The School of Money, First Grade

This post is an experiment, and not meant to be definitive. If you have any comments to improve it, leave a comment, or email me.  Thanks.

The School of Money

Most books dealing with money tend to be too advanced for average people.  If you’ve read me long enough, you know that I am pretty conservative with my finances.  That conservatism has generally worked well for me, my family, and the church that I help lead.  It’s possible this post could lead to a series of posts; let me know what you think.

First Grade — Preparing to Work

It could be our culture.  It could be the way that public schools are organized.  My guess is that parents don’t talk about it much, and think that it will happen easily.  The transition of children learning to eventually applying their learning to work is a difficult thing in a world where there are many things to do, and not enough practicality involved in education.

Part of the problem is not having or developing an attitude of service.  There is no shame in helping others.  In one sense, compensation derives from how many people you help, times how valuable your contribution to that good or service is.

So, rather than “following your bliss,” the best work comes from enabling the bliss of others.  It is rare that anyone will pay you for doing what you enjoy, and only that.  Most work involves some things that are disagreeable.  It’s important to look for the good that you can do in the midst of difficulty.  Sometimes that greatest value comes from finding a new way to deal with difficulties, and making processes more productive as a result.

Somewhere around age 15, young people need to see what areas in the economy need talent, and what sort of skills are needed.  In addition to specific skills, remember that in much of life mathematical reasoning, verbal skills, and genuine curiosity for solving problems will apply to a wide number of situations.  Remember, the economy will be different 20 years from now in ways that we do not presently fathom.  Being able to think creatively and critically, and being able to express it well in oral and written ways will never go out of fashion. (As an aside, that is one of the criticisms I hear in the local money management community.  Young people come out of college, but cannot express themselves well in writing.)

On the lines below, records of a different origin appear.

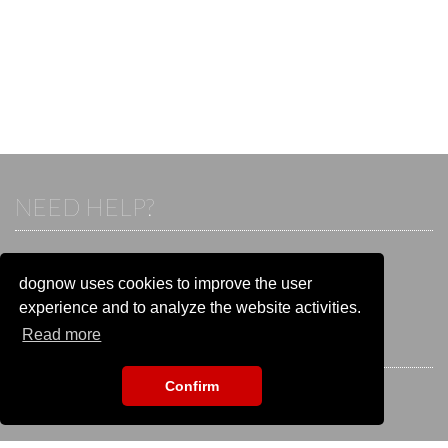
NEED HELP?
If you already have an account, please login.
Otherwise visit our help and contact center:
dognow uses cookies to improve the user
Go to the
help and contact center
experience and to analyze the website activities.
Read more
STAY CONNECTED
Confirm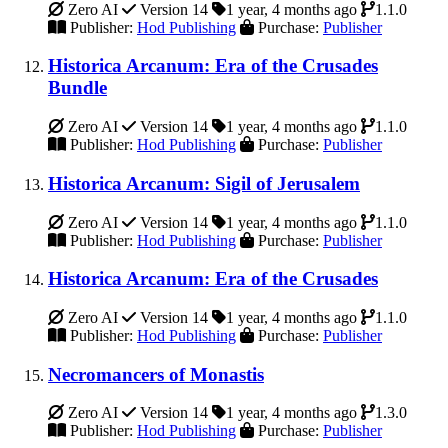
Zero AI
Version 14
1 year, 4 months ago
1.1.0
Publisher:
Hod Publishing
Purchase:
Publisher
Historica Arcanum: Era of the Crusades
Bundle
Zero AI
Version 14
1 year, 4 months ago
1.1.0
Publisher:
Hod Publishing
Purchase:
Publisher
Historica Arcanum: Sigil of Jerusalem
Zero AI
Version 14
1 year, 4 months ago
1.1.0
Publisher:
Hod Publishing
Purchase:
Publisher
Historica Arcanum: Era of the Crusades
Zero AI
Version 14
1 year, 4 months ago
1.1.0
Publisher:
Hod Publishing
Purchase:
Publisher
Necromancers of Monastis
Zero AI
Version 14
1 year, 4 months ago
1.3.0
Publisher:
Hod Publishing
Purchase:
Publisher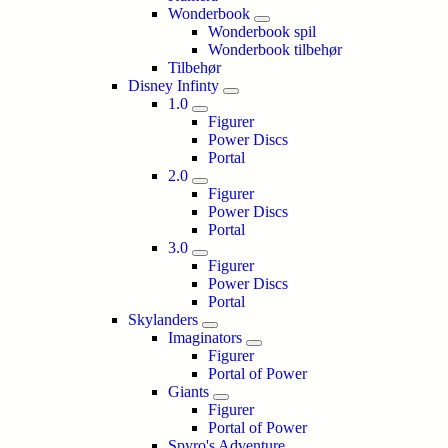
Wonderbook
Wonderbook spil
Wonderbook tilbehør
Tilbehør
Disney Infinty
1.0
Figurer
Power Discs
Portal
2.0
Figurer
Power Discs
Portal
3.0
Figurer
Power Discs
Portal
Skylanders
Imaginators
Figurer
Portal of Power
Giants
Figurer
Portal of Power
Spyro's Adventure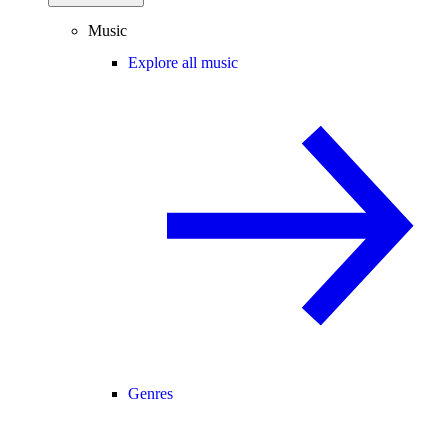
Music
Explore all music
Genres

Informational interviewing at younger ages could be useful.  Even at older ages, when you get the chance to ask business owners or managers questions, ask them what are the biggest problems that they face, what keep them up at night, etc.  If nothing else, you’ll get a better perspective on what it is like to be in charge, and the headaches thereof.

Software may eliminate many jobs where analytical processes can be easily replicated by code.  Analyze any career for the threat posed by software, or, employ the software yourself to enable you to do more and better work.

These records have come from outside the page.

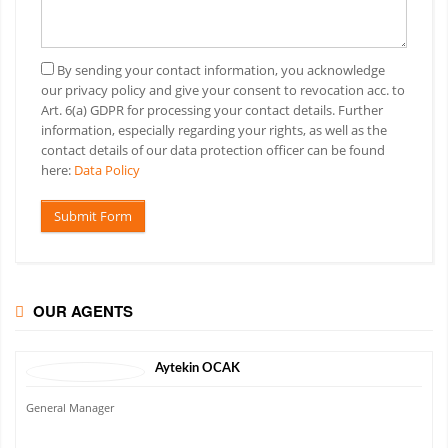
By sending your contact information, you acknowledge
our privacy policy and give your consent to revocation acc. to
Art. 6(a) GDPR for processing your contact details. Further
information, especially regarding your rights, as well as the
contact details of our data protection officer can be found
here:
Data Policy
Submit Form
OUR AGENTS
Aytekin
OCAK
General Manager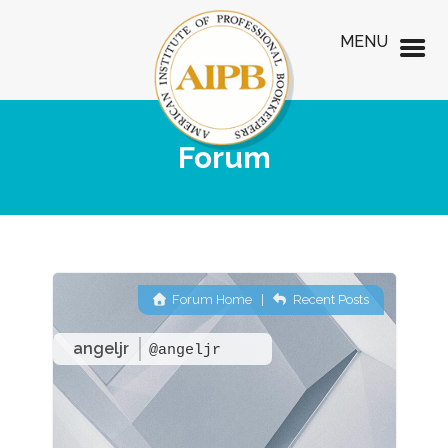
MENU
Forum
Forum Home
|
Recent Posts
angeljr
@angeljr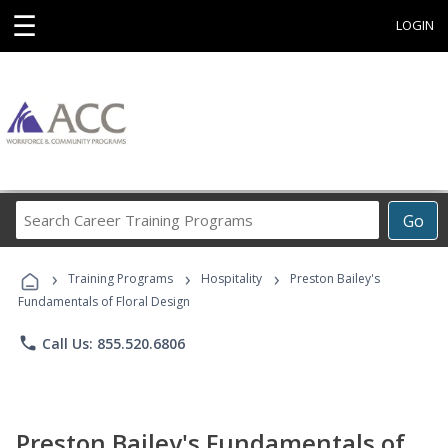
☰
LOGIN
Search
Go
Career
Training
›
›
›
Programs
Training Programs
Hospitality
Preston Bailey's
Fundamentals of Floral Design
phone
Call Us: 855.520.6806
Preston Bailey's Fundamentals of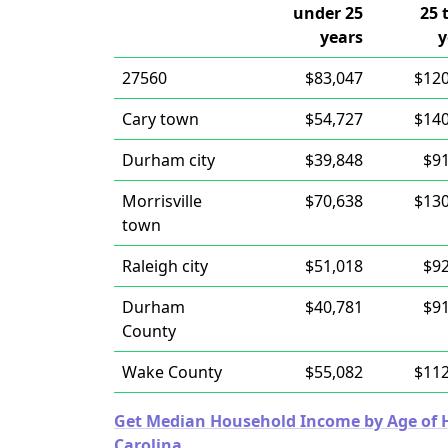
under 25
25 
years
y
27560
$83,047
$120
Cary town
$54,727
$140
Durham city
$39,848
$91
Morrisville
$70,638
$130
town
Raleigh city
$51,018
$92
Durham
$40,781
$91
County
Wake County
$55,082
$112
Get Median Household Income by Age of Ho
Carolina.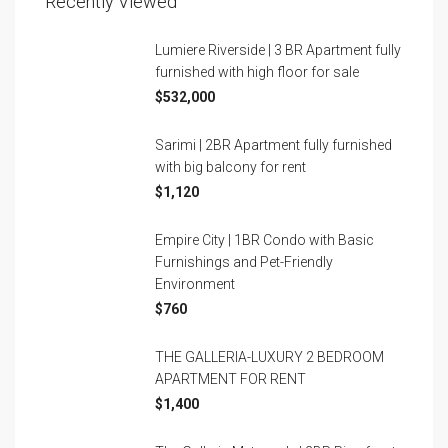
Recently Viewed
Lumiere Riverside | 3 BR Apartment fully
furnished with high floor for sale
$532,000
Sarimi | 2BR Apartment fully furnished
with big balcony for rent
$1,120
Empire City | 1BR Condo with Basic
Furnishings and Pet-Friendly
Environment
$760
THE GALLERIA-LUXURY 2 BEDROOM
APARTMENT FOR RENT
$1,400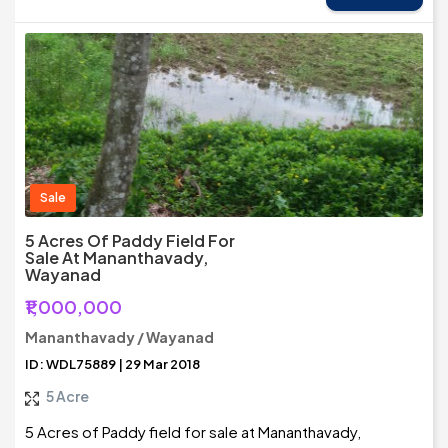
Sale
5 Acres Of Paddy Field For
Sale At Mananthavady,
Wayanad
₹1,000,000
Mananthavady / Wayanad
ID: WDL75889 | 29 Mar 2018
5 Acre
5 Acres of Paddy field for sale at Mananthavady,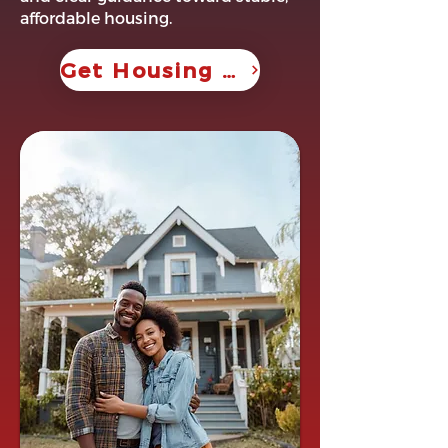
affordable housing.
Get Housing Help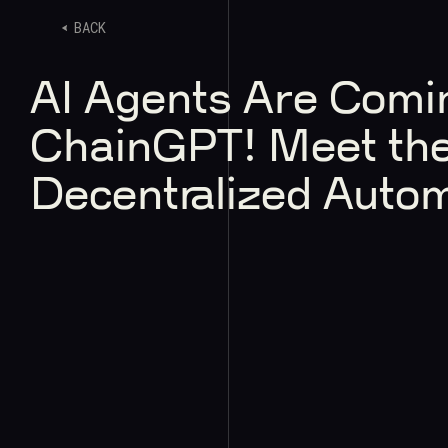
BACK
AI Agents Are Comi
ChainGPT! Meet the
Decentralized Auto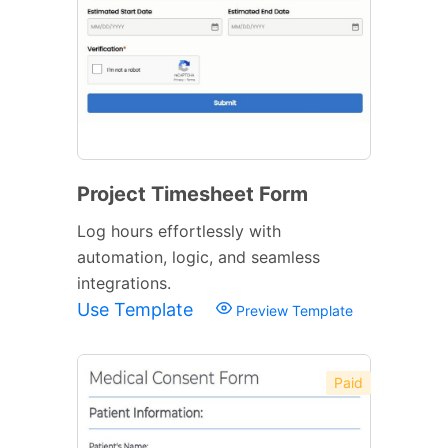
Project Timesheet Form
Log hours effortlessly with
automation, logic, and seamless
integrations.
Use Template
Preview Template
Paid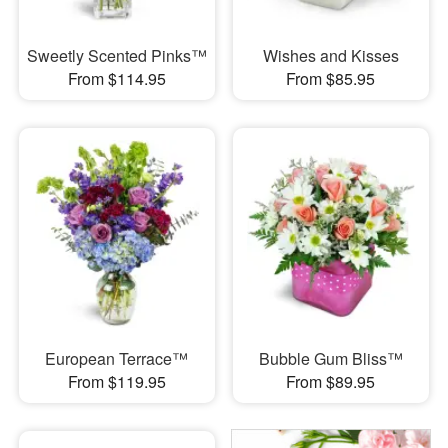
Sweetly Scented Pinks™
Wishes and Kisses
From $114.95
From $85.95
European Terrace™
Bubble Gum Bliss™
From $119.95
From $89.95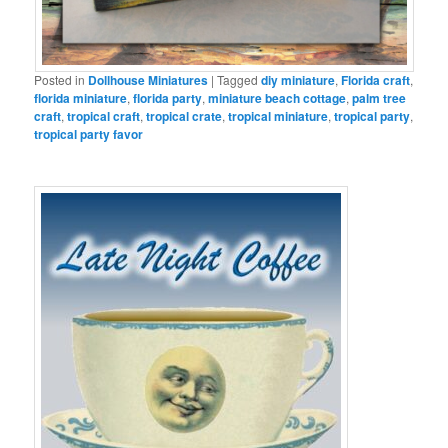
Posted in
Dollhouse Miniatures
|
Tagged
diy miniature
,
Florida craft
,
florida miniature
,
florida party
,
miniature beach cottage
,
palm tree
craft
,
tropical craft
,
tropical crate
,
tropical miniature
,
tropical party
,
tropical party favor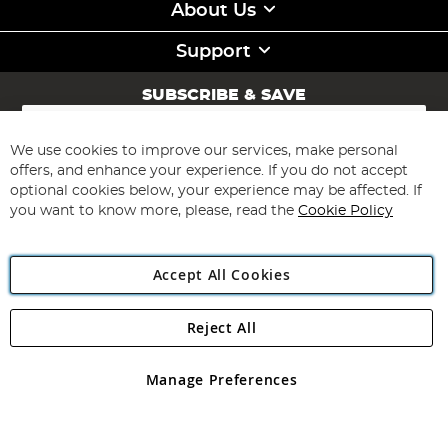
About Us
Support
SUBSCRIBE & SAVE
Sign
Up
for
We use cookies to improve our services, make personal
Subscribe
Our
offers, and enhance your experience. If you do not accept
Newsletter:
optional cookies below, your experience may be affected. If
you want to know more, please, read the
Cookie Policy
Accept All Cookies
Reject All
Copyright 1997 - 2026
Angling Direct Plc
. All rights reserved.
Angling Direct plc, 2D Wendover Road, Rackheath Industrial
Estate, Norwich, Norfolk, NR13 6LH, United Kingdom. Company
Manage Preferences
registered in England and Wales No 05151321. VAT No GB 152140945
Exclusions apply. Errors and omissions excepted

You’ll need to consider whether you want to take more risk and run your own business, or less risk and work at a set of skills for someone else.  That said, you can never eliminate risk.  Most of the firms that I once worked for are out of business today, or doing business in such a way that I might not be employed by them now.  There are advantages to trying to control your own destiny, even if you fail a few times in the process.  The skills you will might come in useful if you do choose to work for someone else later.  But if you succeed, you could end up with a valuable business that helps many people — customers, employees, vendors, and of course you.  High rewards go to those who lead and structure the work of others successfully.

College is needed for many high level jobs, and sometimes a master degree or a doctorate.  In other cases, additional training at a special school or a junior college may be enough.  Even after graduation, a plethora of certification situations may present themselves.  Before entering any education situation, try to analyze whether it will genuinely pay off for you or not.  Remember, even nonprofit colleges and universities rely on students to come and pay tuition so that the schools can survive.  This is why it pays to have a range of ideas in mind of what you might like to do before going for higher education.  There is nothing worse than taking on a load of debt that is not dischargeable in bankruptcy, and having no good way to pay it off.  (Note: consider income-based repayment plans if debt is high, and income low.)

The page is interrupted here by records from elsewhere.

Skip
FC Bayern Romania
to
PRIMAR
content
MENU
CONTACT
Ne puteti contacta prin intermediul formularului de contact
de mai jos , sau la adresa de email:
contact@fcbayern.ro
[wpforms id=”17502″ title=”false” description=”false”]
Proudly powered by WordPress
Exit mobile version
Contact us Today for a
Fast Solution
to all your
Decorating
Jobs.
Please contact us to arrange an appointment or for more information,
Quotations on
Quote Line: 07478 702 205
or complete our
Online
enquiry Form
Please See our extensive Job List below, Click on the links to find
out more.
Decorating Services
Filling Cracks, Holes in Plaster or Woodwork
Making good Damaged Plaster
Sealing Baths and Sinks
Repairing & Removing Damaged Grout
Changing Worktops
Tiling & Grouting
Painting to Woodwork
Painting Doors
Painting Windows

Also note that you may not find what you want to do on the first try, in addition to job obsolescence.  Sometimes the path may involve retraining.  If so, count the opportunity cost of the time and money spent.  Sometimes the best path may be indirect — get a lesser job at a firm that you might want to work for and then try to interact with those in the area that is your greater interest.  In this day and age, many employers don’t advertise positions — the only way to find out about them within a firm, or by word of mouth.  If you can show a degree of talent and diligence, greater opportunities may open up for you.

In the end, remember that your work is a means to an end of helping others, while personally benefiting in the process.  Look to the needs of others, and find a way to serve well.  In most cases, the rewards should follow.

Critical Questions

  • What human needs are not getting met?
  • Do you have an idea for a business that meets those needs?
  • Have I talked with enough different people, or read enough, to get a view of what is in demand, growing, etc.
  • What jobs pay well that don’t require college?
  • What sorts of jobs and people getting work visas for at present?
  • What education or skills do I need?  How might that change?
  • Do I have good basic reasoning skills in math, science, reading, writing, general reasoning and logic, etc?